Report every line in the items below that contains the word "Mahavira", copying each such line in full. Case counts when matching the word.

┌──

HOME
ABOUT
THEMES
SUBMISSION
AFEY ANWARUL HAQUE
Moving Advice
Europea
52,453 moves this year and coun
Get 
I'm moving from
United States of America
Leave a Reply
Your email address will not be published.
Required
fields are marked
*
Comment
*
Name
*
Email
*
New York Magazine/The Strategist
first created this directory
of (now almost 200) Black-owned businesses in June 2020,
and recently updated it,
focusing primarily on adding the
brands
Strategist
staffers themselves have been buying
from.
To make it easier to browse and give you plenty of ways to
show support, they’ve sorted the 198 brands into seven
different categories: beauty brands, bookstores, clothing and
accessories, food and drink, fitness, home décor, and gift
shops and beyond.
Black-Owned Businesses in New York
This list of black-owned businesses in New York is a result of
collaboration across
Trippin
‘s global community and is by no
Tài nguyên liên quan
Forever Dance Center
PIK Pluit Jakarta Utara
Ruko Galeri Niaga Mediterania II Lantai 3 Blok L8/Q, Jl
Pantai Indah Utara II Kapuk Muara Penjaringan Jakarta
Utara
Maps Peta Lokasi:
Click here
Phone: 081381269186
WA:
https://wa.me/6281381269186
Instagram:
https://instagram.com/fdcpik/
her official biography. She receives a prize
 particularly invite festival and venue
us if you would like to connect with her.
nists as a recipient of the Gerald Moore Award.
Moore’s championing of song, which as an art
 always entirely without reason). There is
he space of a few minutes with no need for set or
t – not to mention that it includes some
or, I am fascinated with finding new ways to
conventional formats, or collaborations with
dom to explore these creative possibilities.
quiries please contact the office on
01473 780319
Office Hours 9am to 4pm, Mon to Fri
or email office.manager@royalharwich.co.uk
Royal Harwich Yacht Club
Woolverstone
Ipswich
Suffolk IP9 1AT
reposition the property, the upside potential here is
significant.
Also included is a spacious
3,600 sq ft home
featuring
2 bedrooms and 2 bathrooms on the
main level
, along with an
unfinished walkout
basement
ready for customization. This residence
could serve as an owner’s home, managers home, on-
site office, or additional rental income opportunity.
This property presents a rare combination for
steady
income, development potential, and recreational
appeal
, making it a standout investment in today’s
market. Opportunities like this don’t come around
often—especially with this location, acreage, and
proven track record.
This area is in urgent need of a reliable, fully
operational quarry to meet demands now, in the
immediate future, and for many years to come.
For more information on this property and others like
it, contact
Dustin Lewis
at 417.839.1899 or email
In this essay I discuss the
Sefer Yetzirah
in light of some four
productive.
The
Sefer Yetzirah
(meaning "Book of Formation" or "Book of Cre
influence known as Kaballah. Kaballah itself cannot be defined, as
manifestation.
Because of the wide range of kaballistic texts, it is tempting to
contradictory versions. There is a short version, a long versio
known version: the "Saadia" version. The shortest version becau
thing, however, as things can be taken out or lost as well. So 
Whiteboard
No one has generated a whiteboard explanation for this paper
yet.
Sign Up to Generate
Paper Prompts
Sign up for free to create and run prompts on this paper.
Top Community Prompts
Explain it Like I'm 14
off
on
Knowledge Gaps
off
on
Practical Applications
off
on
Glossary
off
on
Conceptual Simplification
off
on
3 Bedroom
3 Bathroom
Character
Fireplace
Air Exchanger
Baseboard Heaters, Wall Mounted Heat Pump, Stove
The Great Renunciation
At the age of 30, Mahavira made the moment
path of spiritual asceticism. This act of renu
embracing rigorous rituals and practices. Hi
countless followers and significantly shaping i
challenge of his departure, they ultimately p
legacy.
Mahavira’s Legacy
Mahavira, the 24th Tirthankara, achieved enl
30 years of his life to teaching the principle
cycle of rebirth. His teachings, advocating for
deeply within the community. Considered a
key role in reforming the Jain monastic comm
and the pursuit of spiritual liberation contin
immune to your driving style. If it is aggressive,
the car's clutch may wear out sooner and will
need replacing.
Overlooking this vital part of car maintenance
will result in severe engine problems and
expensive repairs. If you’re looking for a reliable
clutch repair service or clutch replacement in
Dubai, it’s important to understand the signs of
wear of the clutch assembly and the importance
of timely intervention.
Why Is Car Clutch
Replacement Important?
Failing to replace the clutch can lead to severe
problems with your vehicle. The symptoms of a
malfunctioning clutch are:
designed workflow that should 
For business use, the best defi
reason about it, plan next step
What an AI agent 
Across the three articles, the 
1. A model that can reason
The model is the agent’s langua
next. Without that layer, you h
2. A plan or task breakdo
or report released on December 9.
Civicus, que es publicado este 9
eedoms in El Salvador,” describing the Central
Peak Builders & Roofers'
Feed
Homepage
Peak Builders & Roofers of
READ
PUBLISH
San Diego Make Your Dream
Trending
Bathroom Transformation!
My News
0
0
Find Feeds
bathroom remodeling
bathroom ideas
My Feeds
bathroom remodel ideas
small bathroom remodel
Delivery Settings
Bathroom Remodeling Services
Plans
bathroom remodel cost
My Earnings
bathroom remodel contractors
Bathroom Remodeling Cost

└──

* [Exercise solution]:
At the age of 30, Mahavira made the moment
Mahavira’s Legacy
Mahavira, the 24th Tirthankara, achieved enl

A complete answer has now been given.